Lately I've been thinking: if I am not creating new memories to cherish, I should at least cherish old ones. There was a time when I didn't write and of which there is no registration, and I think every now and then I will revisit an old memory in order to preserve it.

Somebody once asked me "what is your first memory", but I think this is impossible to estimate. First of all, the order of your memories quickly falls out of place, even as an adult. You might remember one vacation coming after another when in reality they are in reverse, or you may think that yesterday you used x clothes but it was really the day before. What you usually retrieve from your memory when someone asks a question like this is a salient early memory.

So that is what I will do: I will describe a salient early memory.

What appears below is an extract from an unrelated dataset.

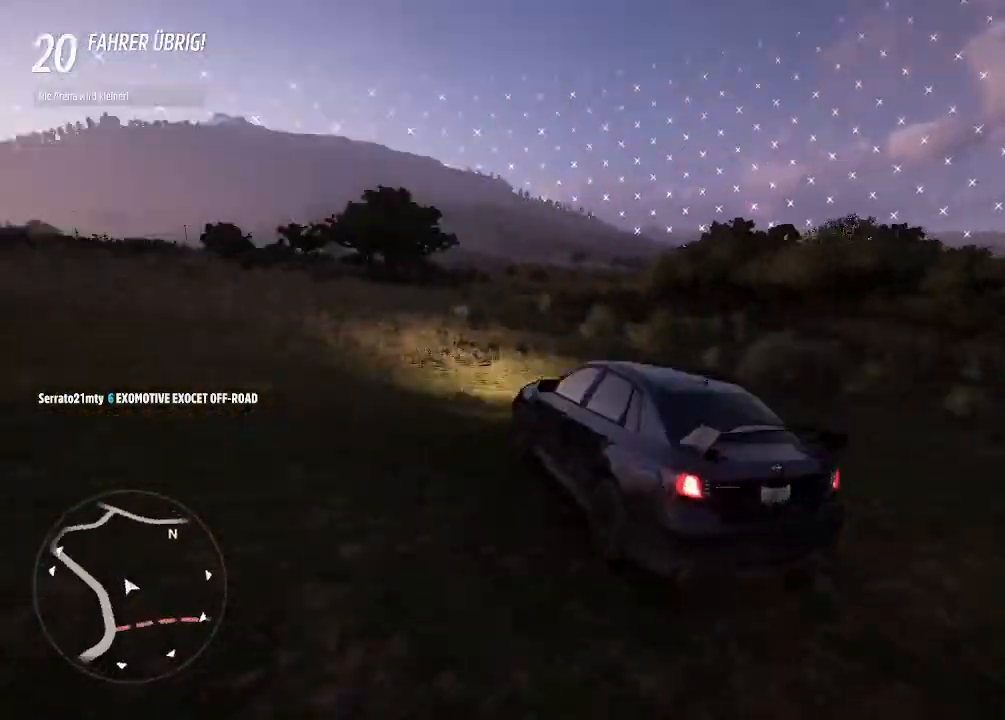
{"buttons": ["R2"], "left_stick": "center", "right_stick": "center", "events": []}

I was about 4 or 5 years old and was out playing in the snow with my sister, who is two years younger than me. We had a toboggan and we slid down a slope. The slope was "encased" by a fence, and to get back home we had to climb up the slope. My sister was too young to walk it up, and me too weak to push her on the sled or carry her. I started crying because we were stuck at the bottom of the slope and I didn't want to abandon my sister there.

Many years later, flipping through an old photo album, I found a picture almost describing this memory. I was in full snow gear, crying, holding a rope that was tied to a sled where my sister was sitting. I thought "no way, it's impossible that someone took a photo of us, I must have seen the picture as a kid and confabulated the story behind it".

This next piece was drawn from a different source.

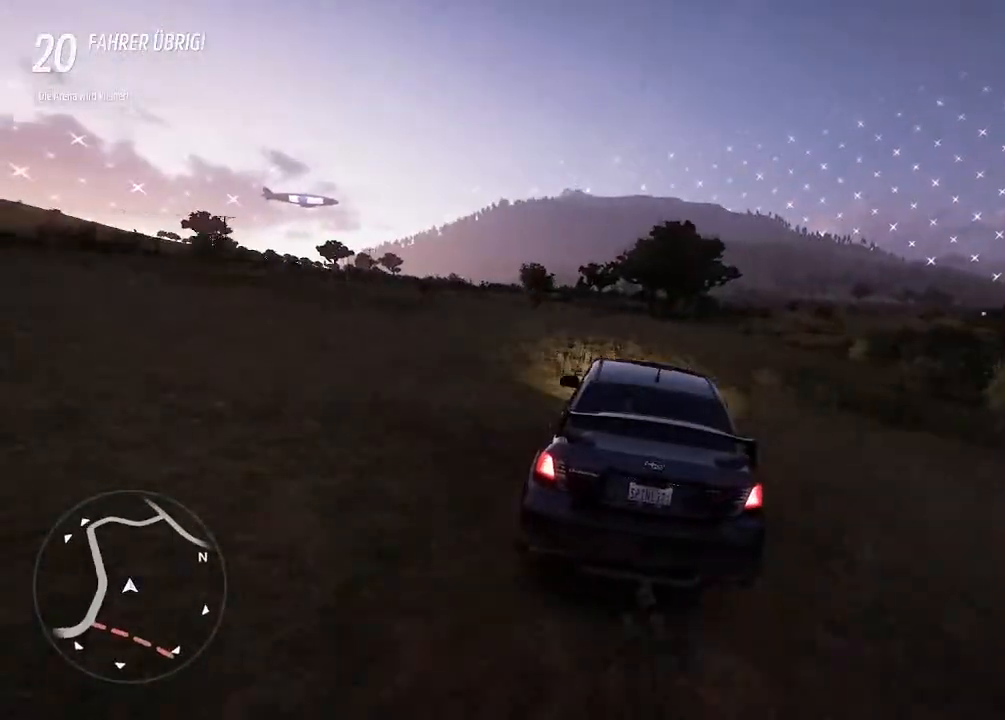
{"buttons": ["R2"], "left_stick": "center", "right_stick": "center", "events": [[33, "left_stick", "left"], [467, "left_stick", "center"]]}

Since then, I sometimes ask people what is their earliest memory. They say X or Y. I inevitably ask: is there a photo of this memory? and (much) more often than not they say yes. Recently I stumbled upon research that supports this theory, even as adults we make up stories around old photos.

I'd say one of the early salient (and true) memories was this:

My mother sent me to school alone on a snowy day. I must have been five years old, school was absurdly close though as a child it felt far away. On my way there I found a cat. The cat approached me and circled around my legs and then positioned itself in front of me. Without a warning it jumped to my face. I felt its claws get stuck on the hood of my jacket, I fell backwards and the cat went off running. I went back home crying and told my mother.

My mother said the cat was probably hungry. She gave me a hot dog to feed the cat, but I wanted her to come with me because I was afraid. She said it was OK, a cat wouldn't harm me, especially if I was carrying food for it. I went back outside terrified with the hotdog in my hand, but the cat didn't reappear.

I would have recurring nightmares of the cat jumping to my face for years perhaps, but I don't recall these as especially terrifying, it's more like it replaced the dream where you fall and wake up startled. It didn't cause me to dislike or be afraid of cats (as far as I know).

Post-lunch stupor has dispelled, and I'm done writing my memory. Back to work.